L. is a rule-follower. This is sometime difficult to believe since he spends a lot of time rebelling against the rules that are out there governing what he can and can't do. But he respects laws and rules, and whenever we go someplace new, and there are rules posted, he is probably the only person who actually stops and reads the list through. On Sunday, my mother-in-law took us out to a nearby family water park, and of course L. stopped to read through the rules and regulations posted by the entrance.
"Look!" he exclaimed. "It says that kids UNDER ten have to be accompanied by an adult at all times." He looked smug and had a strange expression on his face.
"I guess you'e eleven now," Scott said, and then we got busy sorting out tickets and wristbands. When we got into the park we spent the first few minutes looking for beach chairs and finally found a place to set our bags. I turned to grab L. so I could put some sunscreen on him but he was gone.

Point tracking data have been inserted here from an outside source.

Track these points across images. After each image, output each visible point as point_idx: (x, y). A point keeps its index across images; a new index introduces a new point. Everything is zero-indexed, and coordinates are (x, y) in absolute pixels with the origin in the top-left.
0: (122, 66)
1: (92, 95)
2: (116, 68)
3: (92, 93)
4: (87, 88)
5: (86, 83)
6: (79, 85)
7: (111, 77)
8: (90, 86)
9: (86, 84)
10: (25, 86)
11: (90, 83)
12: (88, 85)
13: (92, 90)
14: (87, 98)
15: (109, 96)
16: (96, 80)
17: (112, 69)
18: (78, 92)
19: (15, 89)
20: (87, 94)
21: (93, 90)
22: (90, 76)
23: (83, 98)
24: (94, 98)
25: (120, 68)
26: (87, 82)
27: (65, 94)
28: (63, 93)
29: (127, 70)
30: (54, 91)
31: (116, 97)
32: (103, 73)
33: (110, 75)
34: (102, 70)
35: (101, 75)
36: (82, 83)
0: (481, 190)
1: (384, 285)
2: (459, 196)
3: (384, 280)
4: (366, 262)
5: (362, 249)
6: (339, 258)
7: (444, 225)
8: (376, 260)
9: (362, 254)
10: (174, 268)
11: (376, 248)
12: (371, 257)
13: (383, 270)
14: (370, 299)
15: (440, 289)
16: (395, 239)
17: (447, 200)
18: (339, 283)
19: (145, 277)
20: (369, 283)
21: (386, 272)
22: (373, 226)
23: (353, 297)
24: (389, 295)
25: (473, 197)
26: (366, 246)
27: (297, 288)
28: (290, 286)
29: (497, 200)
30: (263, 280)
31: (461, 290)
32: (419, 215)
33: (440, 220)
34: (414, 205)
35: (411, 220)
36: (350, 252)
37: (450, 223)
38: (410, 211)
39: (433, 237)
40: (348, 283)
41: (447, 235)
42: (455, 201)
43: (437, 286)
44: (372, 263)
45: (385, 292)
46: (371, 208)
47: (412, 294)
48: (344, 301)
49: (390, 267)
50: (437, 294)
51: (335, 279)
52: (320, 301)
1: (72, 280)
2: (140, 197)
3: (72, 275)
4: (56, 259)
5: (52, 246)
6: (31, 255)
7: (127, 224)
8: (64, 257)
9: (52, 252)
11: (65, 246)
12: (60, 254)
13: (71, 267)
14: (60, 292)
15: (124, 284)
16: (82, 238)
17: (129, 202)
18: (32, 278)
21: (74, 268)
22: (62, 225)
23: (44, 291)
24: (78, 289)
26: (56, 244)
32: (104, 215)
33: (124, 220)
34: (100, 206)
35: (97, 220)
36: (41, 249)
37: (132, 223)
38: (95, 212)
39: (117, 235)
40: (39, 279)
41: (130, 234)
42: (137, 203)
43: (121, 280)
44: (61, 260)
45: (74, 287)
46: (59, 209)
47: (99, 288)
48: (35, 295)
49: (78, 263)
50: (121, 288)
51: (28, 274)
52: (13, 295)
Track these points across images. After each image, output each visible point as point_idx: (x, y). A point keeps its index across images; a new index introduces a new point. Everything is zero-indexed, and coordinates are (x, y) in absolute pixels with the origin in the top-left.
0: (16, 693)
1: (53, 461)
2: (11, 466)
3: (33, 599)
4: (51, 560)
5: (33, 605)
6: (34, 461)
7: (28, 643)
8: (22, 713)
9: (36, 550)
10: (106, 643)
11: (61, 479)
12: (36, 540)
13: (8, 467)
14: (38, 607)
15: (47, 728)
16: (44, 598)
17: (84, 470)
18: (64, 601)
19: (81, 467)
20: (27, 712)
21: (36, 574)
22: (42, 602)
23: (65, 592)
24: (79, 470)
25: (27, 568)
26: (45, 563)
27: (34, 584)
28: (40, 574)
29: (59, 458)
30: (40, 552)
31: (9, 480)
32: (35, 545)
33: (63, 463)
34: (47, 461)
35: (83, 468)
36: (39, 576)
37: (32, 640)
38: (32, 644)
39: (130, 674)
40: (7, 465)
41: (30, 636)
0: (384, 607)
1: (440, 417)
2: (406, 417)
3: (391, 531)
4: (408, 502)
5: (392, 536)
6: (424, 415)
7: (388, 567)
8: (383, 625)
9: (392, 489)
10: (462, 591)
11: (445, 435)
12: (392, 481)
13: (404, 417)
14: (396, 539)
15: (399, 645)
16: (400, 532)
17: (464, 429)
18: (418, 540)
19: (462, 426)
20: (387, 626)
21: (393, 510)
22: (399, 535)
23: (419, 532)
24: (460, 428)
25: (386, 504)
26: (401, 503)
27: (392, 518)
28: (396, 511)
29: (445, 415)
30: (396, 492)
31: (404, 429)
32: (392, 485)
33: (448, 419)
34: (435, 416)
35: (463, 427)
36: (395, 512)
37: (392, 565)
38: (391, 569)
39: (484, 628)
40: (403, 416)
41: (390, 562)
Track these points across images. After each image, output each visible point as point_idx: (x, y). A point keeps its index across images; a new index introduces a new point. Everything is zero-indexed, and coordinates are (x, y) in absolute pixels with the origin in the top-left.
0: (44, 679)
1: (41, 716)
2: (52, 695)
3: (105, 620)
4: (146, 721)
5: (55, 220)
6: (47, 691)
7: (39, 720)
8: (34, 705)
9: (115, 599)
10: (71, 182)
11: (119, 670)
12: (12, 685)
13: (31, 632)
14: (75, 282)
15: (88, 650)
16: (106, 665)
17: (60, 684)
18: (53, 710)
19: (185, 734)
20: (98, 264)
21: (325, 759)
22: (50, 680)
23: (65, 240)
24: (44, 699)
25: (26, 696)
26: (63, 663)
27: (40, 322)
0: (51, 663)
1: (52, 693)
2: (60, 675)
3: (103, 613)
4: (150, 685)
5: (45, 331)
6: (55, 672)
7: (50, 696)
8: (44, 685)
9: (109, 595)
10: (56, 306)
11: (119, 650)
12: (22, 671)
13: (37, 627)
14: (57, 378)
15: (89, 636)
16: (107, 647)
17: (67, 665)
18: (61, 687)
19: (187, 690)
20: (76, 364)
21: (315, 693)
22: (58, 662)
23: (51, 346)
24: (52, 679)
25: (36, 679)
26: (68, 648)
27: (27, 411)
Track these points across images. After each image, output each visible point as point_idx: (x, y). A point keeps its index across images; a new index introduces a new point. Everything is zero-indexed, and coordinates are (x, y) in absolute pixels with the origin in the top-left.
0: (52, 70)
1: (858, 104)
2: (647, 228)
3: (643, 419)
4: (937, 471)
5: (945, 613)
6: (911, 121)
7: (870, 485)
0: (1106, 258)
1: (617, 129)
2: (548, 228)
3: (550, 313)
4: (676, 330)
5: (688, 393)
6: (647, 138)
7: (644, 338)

It wasn't a big water park. You could stand in one spot and easily scan the entirety of the place. But it was a crowded water park nonetheless, and I never feel at ease if I can't see my kids. Plus I had no idea whether or not L. knew where we had settled our bags so that he could come back and find us. We have a family rule at places like parks and playgrounds that the kids need to follow: we outline the perimeters of the play area and remind them that they can't stray past certain points. We always go over what they should do if they get lost, and who is a safe person to talk to. T. needs to stay in view at all times, and L. needs to "check in" with us periodically and make sure a grown up has seen him. Scott and I spent the first twenty minutes walking the park and wading through the pools in search of L. who, thankfully, turned up a short while before annoyance turned to real worry.
"Why did you just disappear?" I asked him, after I had forced him to follow me back to our beach chairs for the customary "briefing" on rules and regulations.
"I'm eleven now!" he said, in that tone he uses when he thinks he's talking to someone who's a little slow upstairs.
"That doesn't mean you can just disappear in a crowded place without telling anyone!"
"But I don't need to be accompanied by an adult," he said. "The sign said so!"
Of course it did, and of course my literal-minded boy took the rule and ran with it. And while I had to smile a little at the incident, it also reminded us that we need to spend some time thinking about how we can work on helping L. develop his own common sense when it comes to how he interprets the rules and regulations.